Apodar o Direito como ciência devolve-nos, porém, a uns, o aparente sentimento de conforto a sugerir rigor onde, afinal, reina a incerteza, a outros, a segurança de passarem as suas soluções voluntaristas como se legitimadas fossem por uma técnica de pouco provável erro.
E, no entanto, ganhar-se-ia verdade ao considerar o Direito como uma Arte. Tal exige, naturalmente, libertar-nos da ideia de haver que construir, como jurídico, um edifício sistemático, logicamente congruente e de universo totalizador, que abranja tudo e tudo resolva, em troca com um Direito menos abstracto, mas mais individualizado, menos tecnocrático e iminentemente humano, mais próximo da especificidade do caso, temperado, porém, pela lógica indutiva dos precedentes.
Não quer isto sugerir que não deva haver uma filosofia sobre o Direito legislado, mas urge, sobretudo, que haja uma filosofia que pondere, sobretudo, o Direito aplicado, este o mais real.
Para além disso, importa relevar que interpretar e aplicar o Direito deve supor uma concepção filosófica sobre o Direito, sendo, porém, que não é esse o mundo em que nos encontramos, tornado o jurídico geralmente como mera burocracia, sem ideias exigíveis a seu respeito, estas tidas por perigosas ao permitirem duvidar da cómoda literalidade da lei, salvo quando uma conveniente conformação ideológica se ajusta a um determinado modo de achar solução para além da lei e, não tão poucas vezes assim, ao arrepio da própria lei.
Não é despiciendo ponderar em que medida na Universidade se ensina a interpretar o Direito no primeiro ano do curso, na cadeira de Introdução, colocando o aluno ante o modo de assim encontrar um Direito que ele, afinal, não conhece, pois vai ser ensinado nos anos subsequentes da licenciatura.
Isto e uma outra noção sobre a qual vale a pena um minuto de atenção: é que ensinar o Direito, e não necessariamente apenas ensinar leis, deveria ser o propósito fundamental do ensino jurídico.
É que ao longo da sua vida, o agora ainda estudante vai ser confrontado com um Direito irrequieto e em constante mutação, em novação sucessiva; e o que faltará então é modo de interpretar esse desconhecido.

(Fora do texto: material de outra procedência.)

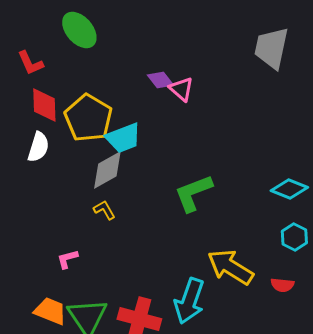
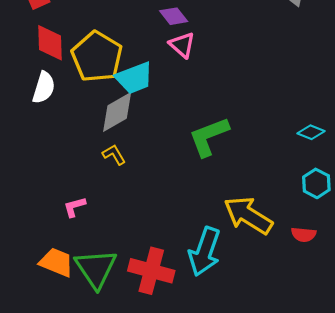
pink triangle: (181, 89) -> (182, 45), moved
cyan diamond: (289, 189) -> (311, 132), size x0.7

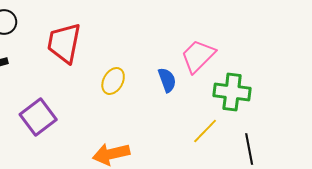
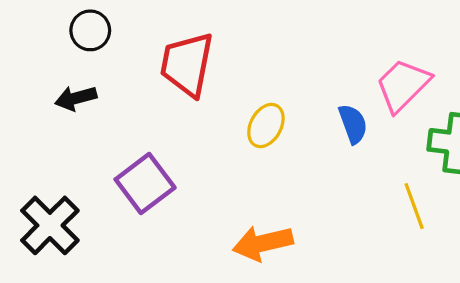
yellow line: (205, 131) -> (414, 206), turned -64

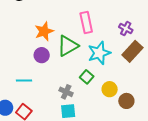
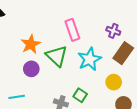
green triangle: (68, 46) -> (57, 56), turned -40
green square: (87, 77) -> (80, 95), moved
yellow circle: (110, 89) -> (114, 82), moved

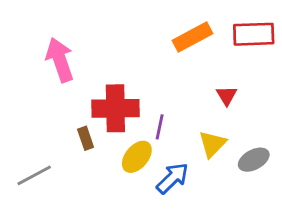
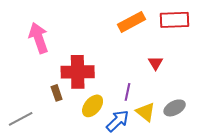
purple line: (160, 127) -> (128, 92), moved
yellow triangle: (212, 144) -> (146, 112), moved, turned -35

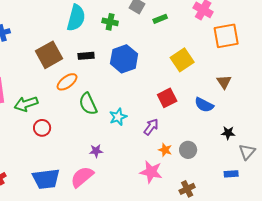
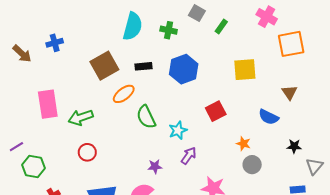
green rectangle: (160, 19) -> (221, 27), turned -32
yellow square: (182, 60) -> (245, 70), turned 30
red square: (167, 98) -> (216, 111), moved
purple arrow: (151, 127) -> (189, 156), moved
red circle: (42, 128) -> (87, 152), moved
orange star: (165, 150) -> (243, 144), moved

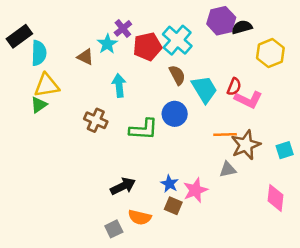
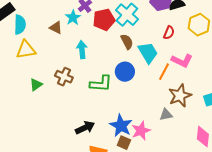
red semicircle: (234, 87) -> (169, 33), moved
green triangle: (39, 105) -> (36, 85), moved
orange line: (225, 135) -> (164, 72), moved, turned -60
blue star: (169, 184) -> (121, 126), size x1.6

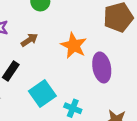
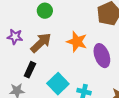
brown arrow: (29, 40) -> (41, 43), size x1.6

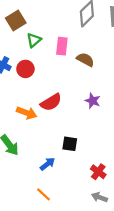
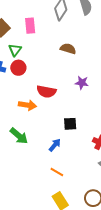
green triangle: (34, 40) -> (15, 50), moved
pink rectangle: (62, 46) -> (30, 26), moved
red semicircle: (51, 102) -> (46, 92), turned 54

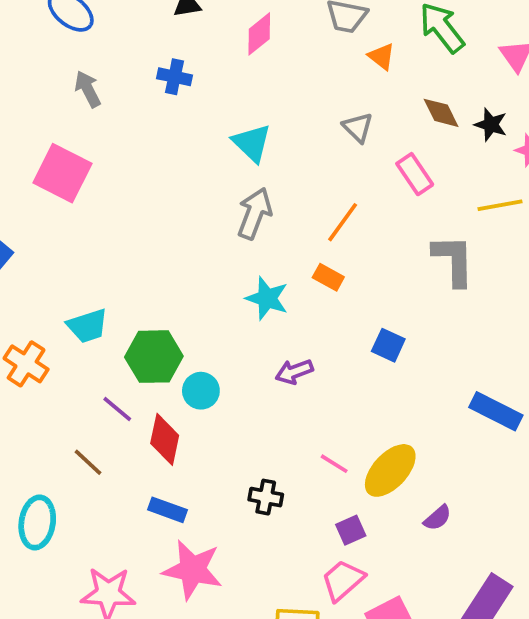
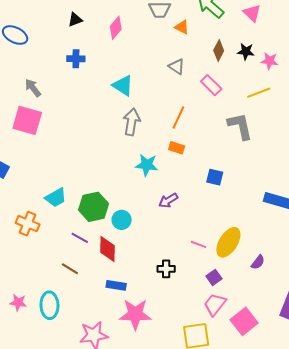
gray arrow: (88, 89) -> (33, 88), moved
brown diamond: (441, 113) -> (219, 50), turned 65

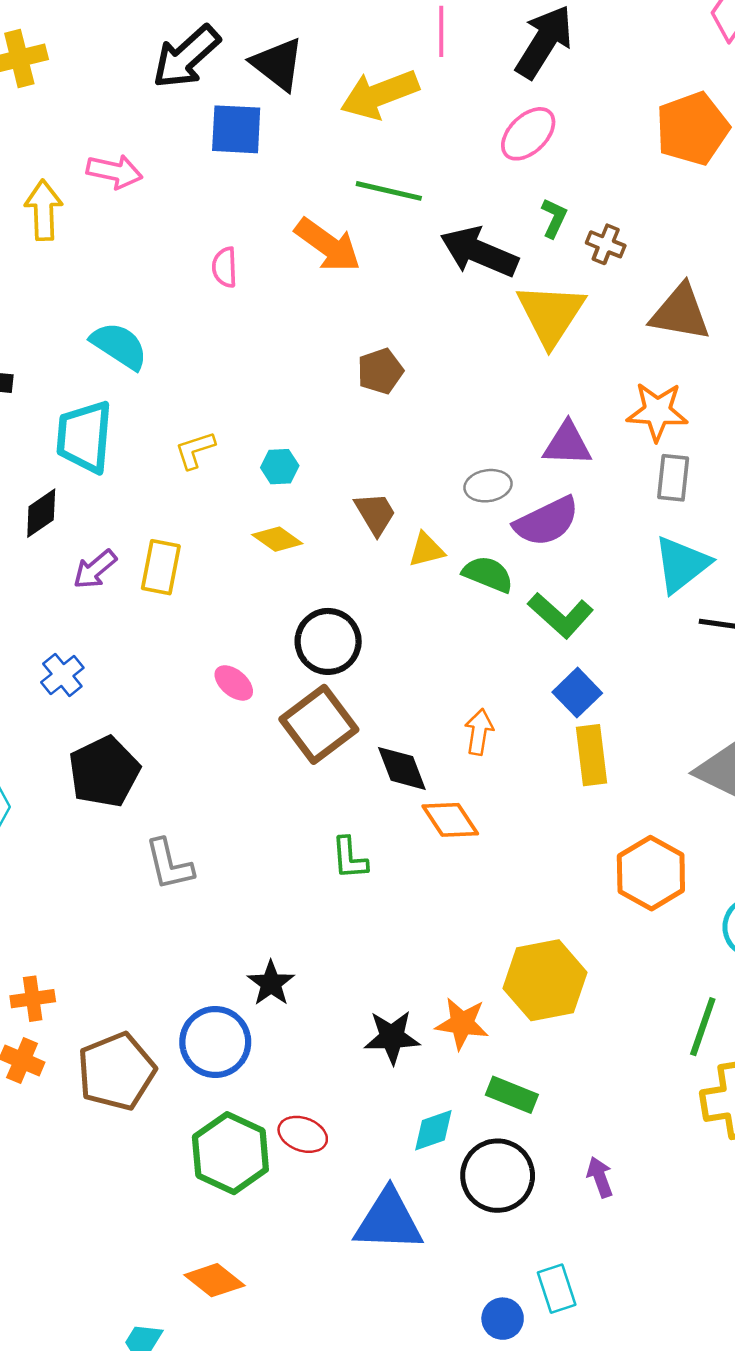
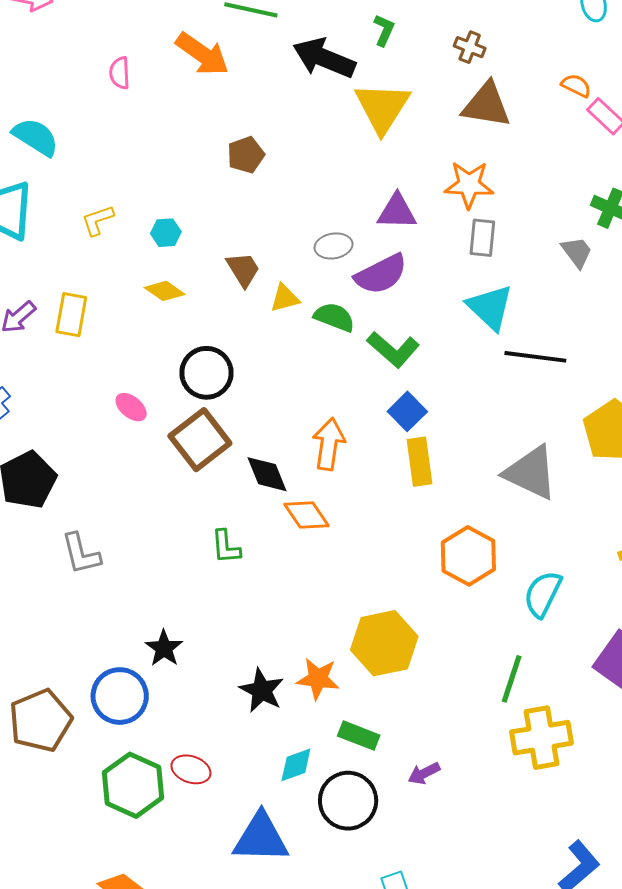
brown cross: (606, 244) -> (470, 47), moved
cyan triangle: (682, 564) -> (490, 307), turned -38
orange arrow: (479, 732) -> (329, 444), size x1.4
black star: (392, 1037) -> (262, 690), turned 30
purple arrow: (600, 1177) -> (424, 773), moved, turned -96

Fico por aqui. O Verão permitiu estas notas. A encontrar uma orientação que mais de quarenta anos de contacto profissional com o Direito me socorre nos momentos depressivos, socorro-me da que dá título a esta crónica de regresso: o Direito é, afinal, a luta pelo Direito. Uma obra de Rudolf von Jhering, cuja edição actualizada em português seria mais do útil, edificante.